4-09-12: Confessional poem.

I picked up the phone and told you:
Hello, I’m breaking your heart.
The words barbed wire against my tongue -
my vowels bled, my consonants hemorrhaged,
and I know your receiver gored
with my voice.

I told you:
I have convinced myself that whatever pain you felt was false.
I have convinced myself that I have done nothing wrong.
These are conversations I never expected;
all of this after your sister in the coma
all of this after your sister never waking up
all of this after your plane ticket is purchased
and my inbox is filled with subtext:
I love you.

I told you:
I was never strong.
Five months of saying I miss you and This is hard
made me weak.

You told me:
I don’t care anymore.
Do what you want.

4-11-12: Untitled; inspired by the art of rosewallace.tumblr.com

There is a recurring dream you have
in which a boy with curling hair takes
the butter knife from the second drawer
and drives it slowly beneath
the thumbnail of your right hand.

He is wearing plaid and a grin
and his teeth are perfect
and you want to take that same knife,
drag it along his gums,
collect his molars in your palm -
a smile you can wear
on top of your own like a shark’s.

When you pull back the curtains
and there’s dreamlight on your pillow,
caught in creased fabric,
you unfold your fingers -
find fingernails fastened to
the pool of blood on the floor.

In their place bits of brick broke free,
your kneecaps knobbed in red, flaky rash,
and caught in the wire bowed round your dark head
a tiara of teeth -
a trickling temptation.

The boy in the plaid takes his place
at the finish line -
your dream comes full-circle,
so you watch him
with your stolen stained glass eyes.
He takes off running all rough in reverse, thighs clenching
like defrosted hams from the freezer;
misconceptions borne of your dreamland
demystify.

You tell me about the waking and weeping
because there is no one to pull you in close
once you lift up your fingers and see that your nails
are still firmly attached to the tips of your skin
and you realize and realize and realize again
that the boy in the plaid
with a grin like the sun off pretend horizons
is nothing but a tiny electric shock -
synapses sparkling as they fire sleepily.
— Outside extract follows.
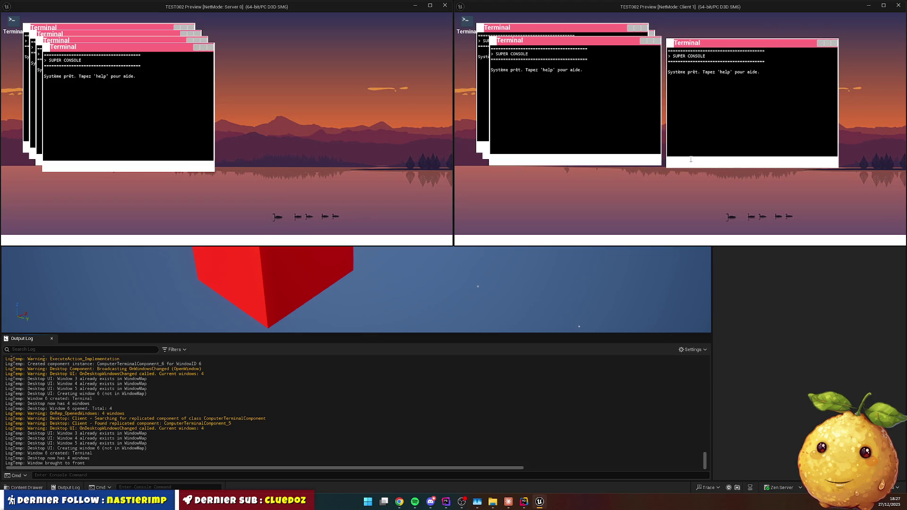
pyautogui.write('xit')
Truth is being awake, putting on favorite records,
calling me over for mimosas and to watch
pigeons roosting at your windowsill coo
and build nests that will only last until wailing winds
blow them away once again -
but we know by the time we have finished with breakfast
they’ll be stacking up
bowls of branches in the same
unwise locations as before.

But you tell me of church-glass
that you’ve glued into goggles
for gazing at sons that kick soccer balls
across saffron skies.
It’s always the same:
different people, places,
and new kinds of terrors
to haunt you awake.

4-3-12: The Cemetary at Unitarian Church.
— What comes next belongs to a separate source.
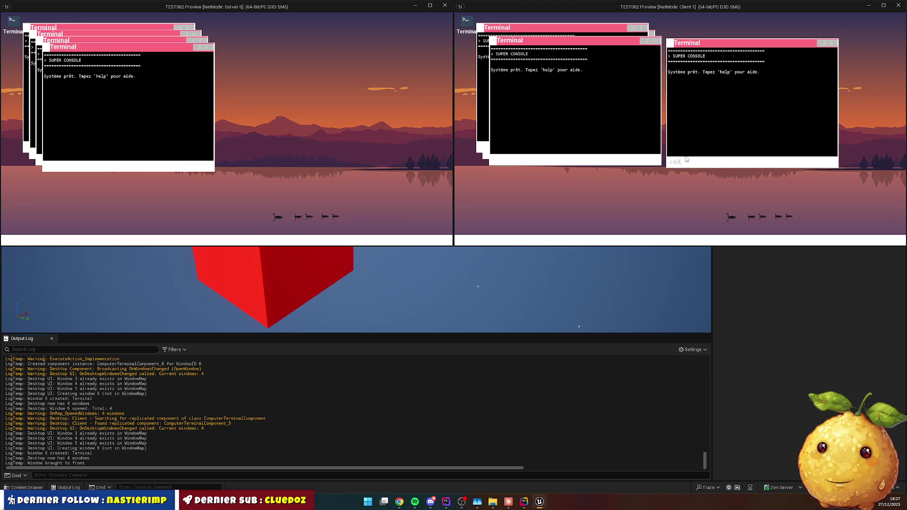
pyautogui.press('Return')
The first bit of cool breeze I found today
sprung up between the withered marble of two headstones.
Ivy all around and my shins ached.
Anna Maria Rose, 67 or 62 -
Sarah Mary, 27 -
took pity.

The trees are overgrown, sprawled.
It should be disastrous or dark;
instead there’s green peace
to palms and perennial paths.
This brick has been here since before
any of us breathed
.

There’s power in the spots on Sarah’s grave -
in the ant crawling ‘cross my page -
in the importance people place on taking marble slabs,
carving dead names deep.
It’s transient, you want to say.
Marble dissolves quick as bones.

I want to be locked in, shut in, kept captive with the dead.
I want to experience one night’s worth
of the way the roots keep this dirt,
incorporate long-wasted forms,
pull them deep into an earth
that offers little but memories that
no longer make sound for anyone but the bricks
that rise on either side
and muffle the grass that would flourish from their flesh.

There’s honeysuckle here.
These are flowers I haven’t seen
since I was seven years old.
I’m alone in a cemetary and
I want to cry for the half-buried headstone
beneath these briars.
I want to lean in above
and between my lips take
the stamen of this flower
so I can taste graveyard honey.

When I get home,
and I empty my bag,
I’ll pull free my blanket and to the floor will fall
a thousand tiny flecks of cemetary dirt
that I will never be able to wash free from the rug.